Série d'exercices:
1. Réécrivez le passage de l'article sur Gaza qui va de "Samuel Forey et" jusqu'à "bouts de plastique." inclus, en remplaçant "Rafah" par "Khan Younès".
2. Poursuivez l'article sur Gaza en reprenant juste après sa dernière phrase.

Extrait choisi:
——————

A Gaza, Israël en guerre contre l’avenir

A Gaza, Israël en guerre contre l’avenir
السبت 24 مايو, 2025

En détruisant tout dans l’enclave, les Israéliens veulent contraindre les Gazaouis à quitter leur terre Jérusalem

Samuel Forey et Clothilde Mraffko - Le Monde

Le 20 janvier, Mohammed Al-Najjar est retourné chez lui à Rafah, à l’extrémité sud de la bande de Gaza. L’avocat de 24 ans, déplacé par les bombardements israéliens à Deir Al-Balah, dans le centre de l’enclave, a profité de la trêve, entrée en vigueur la veille, pour aller inspecter la maison familiale, accompagné de son frère. Sur place, les deux hommes découvrent que le bâtiment de six étages est un tas de ruines où s’entremêlent ferraille, morceaux de meubles et bouts de plastique.

——————

Entrées extraites:

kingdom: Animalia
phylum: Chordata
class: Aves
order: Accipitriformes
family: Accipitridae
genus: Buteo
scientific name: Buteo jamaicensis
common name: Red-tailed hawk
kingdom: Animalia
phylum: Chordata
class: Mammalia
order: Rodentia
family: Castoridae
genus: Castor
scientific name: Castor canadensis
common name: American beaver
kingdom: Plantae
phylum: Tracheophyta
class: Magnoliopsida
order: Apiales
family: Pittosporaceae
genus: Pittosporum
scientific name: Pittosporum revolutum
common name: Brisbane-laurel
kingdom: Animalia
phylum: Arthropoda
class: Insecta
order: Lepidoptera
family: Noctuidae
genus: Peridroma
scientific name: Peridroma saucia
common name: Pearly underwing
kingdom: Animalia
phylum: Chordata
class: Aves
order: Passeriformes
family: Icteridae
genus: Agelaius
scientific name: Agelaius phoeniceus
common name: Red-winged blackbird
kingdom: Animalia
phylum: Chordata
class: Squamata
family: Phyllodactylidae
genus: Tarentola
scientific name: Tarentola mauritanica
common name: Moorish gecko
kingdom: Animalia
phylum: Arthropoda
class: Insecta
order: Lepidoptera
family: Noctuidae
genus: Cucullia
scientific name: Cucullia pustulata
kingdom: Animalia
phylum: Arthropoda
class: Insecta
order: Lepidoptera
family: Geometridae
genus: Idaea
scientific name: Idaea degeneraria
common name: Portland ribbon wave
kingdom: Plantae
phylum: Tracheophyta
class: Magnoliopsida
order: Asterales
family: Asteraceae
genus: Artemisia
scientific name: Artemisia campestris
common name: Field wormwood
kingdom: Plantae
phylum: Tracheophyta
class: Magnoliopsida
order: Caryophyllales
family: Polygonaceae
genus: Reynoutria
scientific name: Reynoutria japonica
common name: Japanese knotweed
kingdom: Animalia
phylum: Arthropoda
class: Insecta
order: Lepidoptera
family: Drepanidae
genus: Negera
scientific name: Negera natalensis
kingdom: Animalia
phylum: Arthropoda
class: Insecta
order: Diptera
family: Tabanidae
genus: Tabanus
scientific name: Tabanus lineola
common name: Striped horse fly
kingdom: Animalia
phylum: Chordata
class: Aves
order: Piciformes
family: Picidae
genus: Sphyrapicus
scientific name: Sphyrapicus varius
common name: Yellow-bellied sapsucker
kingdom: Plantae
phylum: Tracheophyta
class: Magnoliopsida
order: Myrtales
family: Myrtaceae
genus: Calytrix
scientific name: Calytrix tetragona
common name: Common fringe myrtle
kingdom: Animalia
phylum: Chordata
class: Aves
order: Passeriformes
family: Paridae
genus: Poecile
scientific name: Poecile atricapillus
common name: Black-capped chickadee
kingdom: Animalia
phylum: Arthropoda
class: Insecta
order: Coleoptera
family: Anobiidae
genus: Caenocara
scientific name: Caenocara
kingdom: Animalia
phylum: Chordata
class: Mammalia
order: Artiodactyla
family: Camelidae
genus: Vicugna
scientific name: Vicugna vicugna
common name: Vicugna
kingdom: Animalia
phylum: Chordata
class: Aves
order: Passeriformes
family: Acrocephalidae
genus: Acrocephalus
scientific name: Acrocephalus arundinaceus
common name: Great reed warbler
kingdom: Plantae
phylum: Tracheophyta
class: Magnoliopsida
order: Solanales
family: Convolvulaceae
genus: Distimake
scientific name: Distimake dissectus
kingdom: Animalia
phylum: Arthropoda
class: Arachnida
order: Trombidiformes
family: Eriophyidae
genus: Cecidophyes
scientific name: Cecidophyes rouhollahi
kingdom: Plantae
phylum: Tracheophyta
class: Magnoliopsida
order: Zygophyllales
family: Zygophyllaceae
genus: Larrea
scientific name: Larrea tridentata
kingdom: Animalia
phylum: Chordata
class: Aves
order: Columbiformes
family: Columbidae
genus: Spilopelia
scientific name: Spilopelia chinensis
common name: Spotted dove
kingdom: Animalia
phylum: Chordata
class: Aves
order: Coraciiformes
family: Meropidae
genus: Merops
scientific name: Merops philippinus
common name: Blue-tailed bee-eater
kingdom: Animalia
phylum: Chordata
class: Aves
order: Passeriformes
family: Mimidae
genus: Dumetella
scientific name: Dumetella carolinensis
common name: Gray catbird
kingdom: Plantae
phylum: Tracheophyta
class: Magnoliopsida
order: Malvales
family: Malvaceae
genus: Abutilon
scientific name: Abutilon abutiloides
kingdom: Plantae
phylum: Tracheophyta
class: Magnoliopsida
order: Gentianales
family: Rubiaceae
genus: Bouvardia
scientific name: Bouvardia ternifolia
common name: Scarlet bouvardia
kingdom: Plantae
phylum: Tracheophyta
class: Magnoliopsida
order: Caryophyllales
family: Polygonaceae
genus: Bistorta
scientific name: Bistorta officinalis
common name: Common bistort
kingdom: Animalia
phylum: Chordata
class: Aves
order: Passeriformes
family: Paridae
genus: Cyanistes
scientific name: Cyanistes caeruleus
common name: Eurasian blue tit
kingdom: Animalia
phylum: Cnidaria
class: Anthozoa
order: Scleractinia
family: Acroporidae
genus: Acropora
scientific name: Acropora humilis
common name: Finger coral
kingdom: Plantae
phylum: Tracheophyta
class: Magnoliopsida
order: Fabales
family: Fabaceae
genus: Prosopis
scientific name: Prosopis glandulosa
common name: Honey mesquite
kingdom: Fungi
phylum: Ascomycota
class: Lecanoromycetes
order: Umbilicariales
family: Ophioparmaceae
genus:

——————

Résultats finaux:
1.
Samuel Forey et Clothilde Mraffko - Le Monde

Le 20 janvier, Mohammed Al-Najjar est retourné chez lui à Khan Younès, à l’extrémité sud de la bande de Gaza. L’avocat de 24 ans, déplacé par les bombardements israéliens à Deir Al-Balah, dans le centre de l’enclave, a profité de la trêve, entrée en vigueur la veille, pour aller inspecter la maison familiale, accompagné de son frère. Sur place, les deux hommes découvrent que le bâtiment de six étages est un tas de ruines où s’entremêlent ferraille, morceaux de meubles et bouts de plastique.

2.
Mohammed, qui est aveugle, raconte la scène par téléphone, telle que son frère la lui a décrite, depuis le dernier étage d’un immeuble de Deir Al-Balah où il a trouvé une connexion. Les autorités israéliennes continuent d’interdire aux journalistes étrangers de pénétrer dans le territoire palestinien. La conversation est entrecoupée par le crépitement d’armes automatiques, tout proche. « Dans notre quartier, il ne restait qu’un seul bâtiment debout : une bâtisse incendiée, où personne ne peut vivre, raconte Mohammed. On n’arrivait pas à retrouver nos repères, où était notre rue, les maisons. Il n’y avait plus rien. »

Le constat vaut pour la presque totalité de Rafah. La ville, qui comptait quelque 250 000 habitants avant le 7 octobre 2023, a été passée au marteau-pilon. Selon une analyse du service vidéo du Monde, réalisée à partir d’images satellite, 68 % du bâti a été rasé. Les constructions qui ont échappé au déluge de bombes et de missiles envoyés sur la ville ces dix-neuf derniers mois ont été détruites au bulldozer, quartier par quartier. Les rares bâtiments qui tiennent encore debout sont dévastés de l’intérieur.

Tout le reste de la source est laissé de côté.